Le libéral Benjamin Constant met en garde contre la principe de la souveraineté du peuple (théorie de la volonté générale). Seul le pouvoir démocratique est légitime, mais il représente un risque pour la liberté individuelle dans la mesure même où il est légitime (justifié au regard du peuple qu’il gouverne). Il faut donc que le droit protège les droits inviolables de l’individu, un domaine d’indépendance qui doit échapper au pouvoir, même si celui-ci est élu au suffrage universel et qu’il a pour lui la majorité.  » Il n’existe au monde que deux pouvoirs, l’un illégitime, c’est la force; l’autre légitime, c’est la volonté générale. Mais en même temps que l’on reconnaît les droits de cette volonté, c’est-à-dire la souveraineté du peuple, il est nécessaire, il est urgent d’en bien concevoir la nature et d’en bien déterminer l’étendue. Sans une définition exacte et précise, le triomphe de la théorie pourrait devenir une calamité dans l’application. La reconnaissance abstraite de la souveraineté du peuple n’augmente en rien la somme de liberté des individus; et si l’on attribue à cette souveraineté une latitude qu’elle ne doit pas avoir, la liberté peut être perdue malgré ce principe, ou même par ce principe [.. ] Il y a au contraire une partie de l’existence humaine qui, de nécessité, reste individuelle et indépendante, et qui est de droit hors de toute compétence sociale. La souveraineté n’existe que d’une manière limitée et relative.
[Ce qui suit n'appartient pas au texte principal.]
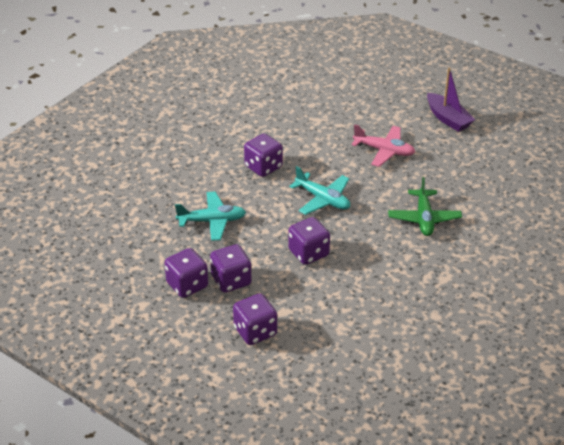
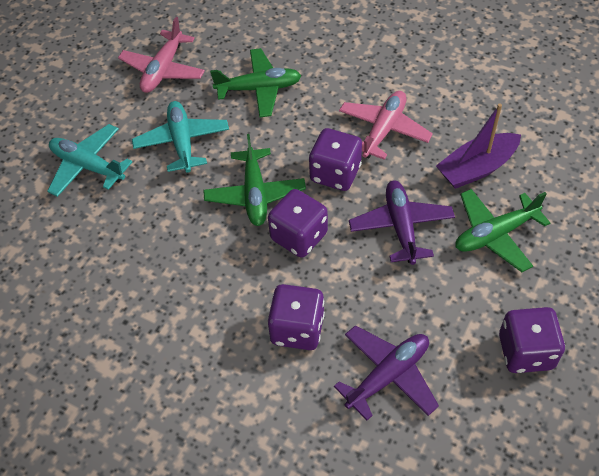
green plane: 1 -> 3
pink plane: 1 -> 2
purple dice: 5 -> 4
purple plane: 0 -> 2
Au point où commence l’indépendance et l’existence individuelle, s’arrête la juridiction de cette souveraineté. »

5) Le libéralisme politique donne à l’Etat pour but de garantir la liberté individuelle, et non pas le bonheur du peuple.

Selon le libéralisme, l’Etat libéral est l’Etat qui traite les individus en adultes responsables, tandis que le despotisme prend toujours la forme du paternalisme. Le paternalisme est l’attitude qui consiste à décider de ce qui est bon pour autrui à sa place, comme font les parents pour leurs enfants. Pour les libéraux, abandonner à l’Etat le droit de définir et de réaliser le bonheur du peuple revient à placer les citoyens dans la posture d’enfants dépendant et irresponsables, ce qui peut conduire au despotisme de l’Etat autoritaire. Le libéralisme distingue donc justice (droit à la liberté) et bonheur (ordre, paix, prospérité, santé, justice sociale).
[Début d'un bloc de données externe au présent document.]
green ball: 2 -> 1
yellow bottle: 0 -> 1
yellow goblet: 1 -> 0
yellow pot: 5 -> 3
« Que l’autorité se borne à être juste, nous nous chargerons d’être heureux » (Benjamin Constant).

L’autorité = l’Etat, le pouvoir politique. L’Etat doit faire régner la justice telle que le libéralisme la conçoit, c’est-à-dire garantir l’égale liberté pour tous. La liberté est, pour l’individu, liberté de définir et de chercher son bonheur par lui-même. Sur le plan économique, il s’agit de la liberté de travailler et d’entreprendre; sur le plan spirituel, de la liberté religieuse et de la liberté de croire ou de ne pas croire. C’est donc en protégeant la liberté individuelle que l’Etat favorisera le bonheur du peuple. Si en revanche il se donne pour but premier le bonheur du peuple, il définira lui-même le bonheur à la place des individus et sera tenté de restreindre les libertés au nom de l’efficacité des mesures jugées nécessaires au plus grand bonheur.

6) Le libéralisme politique justifie le principe de la séparation du politique et du religieux (principe de tolérance ou de laïcité)
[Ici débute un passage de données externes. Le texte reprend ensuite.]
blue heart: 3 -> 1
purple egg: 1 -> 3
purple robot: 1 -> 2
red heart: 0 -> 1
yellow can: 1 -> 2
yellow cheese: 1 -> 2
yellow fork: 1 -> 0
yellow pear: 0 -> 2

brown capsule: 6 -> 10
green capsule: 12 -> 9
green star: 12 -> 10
Le principe politique de la séparation entre l’Etat et la religion (les communautés religieuses ou « églises ») est fondé sur l’idée que la vérité n’est pas l’affaire de l’Etat. Sur le plan théorique, ce principe a été clairement formulé au 17e siècle par John Locke, le père fondateur du libéralisme politique. L’Etat a pour moyen d’agir la contrainte (l’usage de la force). Ce moyen n’est pas adapté pour agir sur les esprits, lesquels ne peuvent être convertis à la vérité que par la force des arguments et des convictions. On peut forcer quelqu’un à croire ou à cesser de croire. On ne peut que tenter de le convaincre. Le rôle de l’Etat est de contraindre les corps pour le bien des corps : il doit utiliser la force pour limiter la force afin de protéger la liberté individuelle (le pouvoir d’agir sans contrainte), la sécurité, la propriété, la santé, qui sont des biens du corps. Il n’a pas à se soucier des âmes (ou consciences, esprits).

Ce principe exige la distinction de deux conceptions du bonheur. Le bonheur comme bien-être matériel est l’affaire de la politique. Pour les libéraux, l’Etat doit exclusivement garantir la liberté, afin que l’individu travaille librement à la réalisation de son bien-être; pour les socialistes, l’Etat doit intervenir dans l’économie et la société afin de lutter contre la misère, d’apporter une aide sociale à ceux qui en ont besoin, de compenser les inégalités économiques, c’est-à-dire l’inégal accès au bien-être matériel. D’après le principe de séparation, le bonheur comme sens de la vie, sagesse, salut de l’âme (accès à la vie éternelle par exemple), n’est en revanche pas l’affaire de l’Etat et de la politique. La séparation (laïcité) implique la liberté de conscience, c’est-à-dire la libre recherche de la vérité, la liberté philosophique et religieuse.

7) Il y a deux conceptions de l’égalité : l’égalité stricte et l’équité.

Depuis Aristote, il est entendu que la justice, c’est l’égalité. Le grand problème philosophique de la justice commence là : répondre à la question « Qu’est-ce que la justice ? » revient à répondre à la question « Qu’est-ce que l’égalité ? » L’égalité qui définit la justice n’est pas l’identité ni l’égalité de fait. Nous sommes tous différents et ces différences font que l’on peut observer des inégalités de grandeur en fonction d’une référence commune : inégalité de taille, de poids, d’âge, de force physique, de beauté, d’intelligence, etc. Le problème politique de la justice concerne plus spécifiquement l’égalité en matière de droits et d’accès aux ressources sociales garantis par l’Etat. La justice, c’est l’égale considération de tous en matière de répartition des droits et d’accès aux ressources sociales disponibles.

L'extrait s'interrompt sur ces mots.